There is no synchronization mechanism to synchronize the writing of the stack trace to System.err when multiple threads invoke Throwable.printStackTrace() at the same time. Resolving this actually requires your code to synchronize on the monitor associated with System.err (and also System.out, if the destination file/device is the same), and that is rather heavy price to pay for log file sanity. To take an example, the ConsoleHandler and StreamHandler classes are responsible for appending log records to console, in the logging facility provided by java.util.logging; the actual operation of publishing log records is synchronized - every thread that attempts to publish a log record must also acquire the lock on the monitor associated with the StreamHandler instance. If you wish to have the same guarantee of having non-interleaved log records using System.out/System.err, you must ensure the same - the messages are published to these streams in a serializable manner.
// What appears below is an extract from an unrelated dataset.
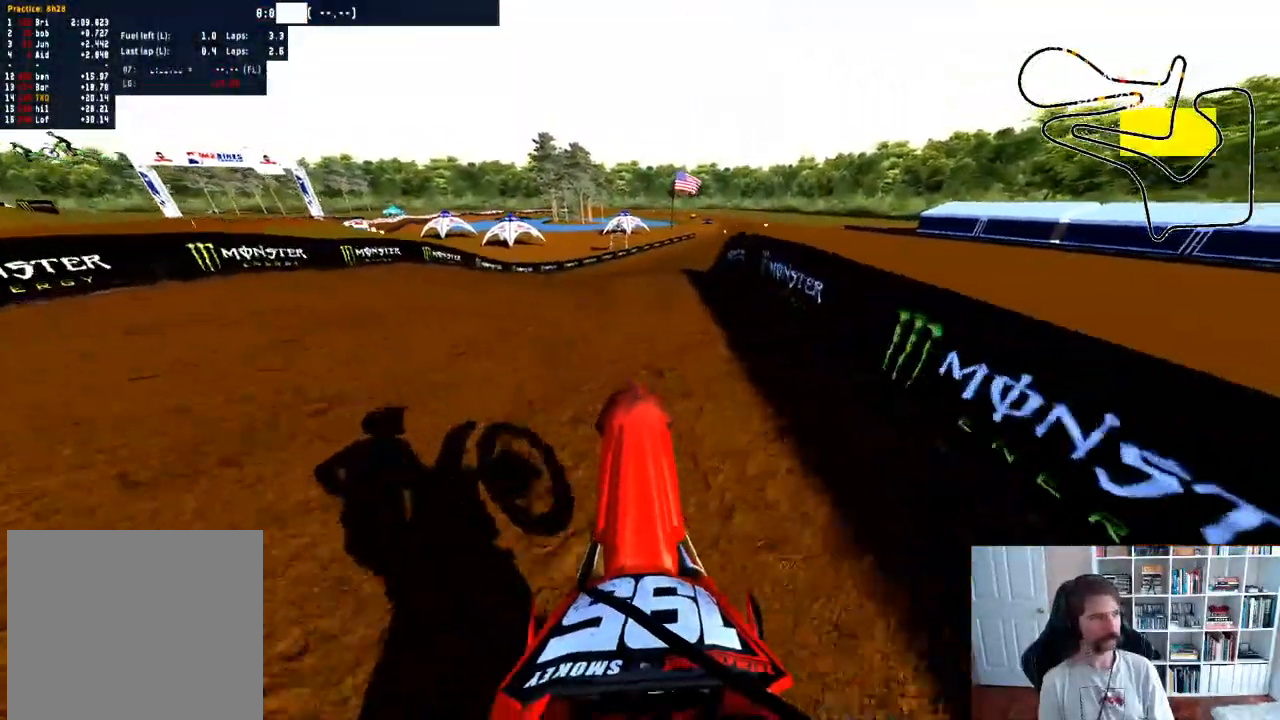
{"dt_ms": 500, "buttons": ["R3"], "left_stick": "down", "right_stick": "up", "events": [[183, "R2", "up"], [483, "R3", "down"]]}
Considering all of the above, and the very restricted scenarios in which Throwable.printStackTrace() is actually useful, it often turns out that invoking it is a bad practice.


Extending the argument in the one of the previous paragraphs, it is also a poor choice to use Throwable.printStackTrace in conjunction with a logger that writes to the console. This is in part, due to the reason that the logger would synchronize on a different monitor, while your application would (possibly, if you don't want interleaved log records) synchronize on a different monitor. The argument also holds good when you use two different loggers that write to the same destination, in your application.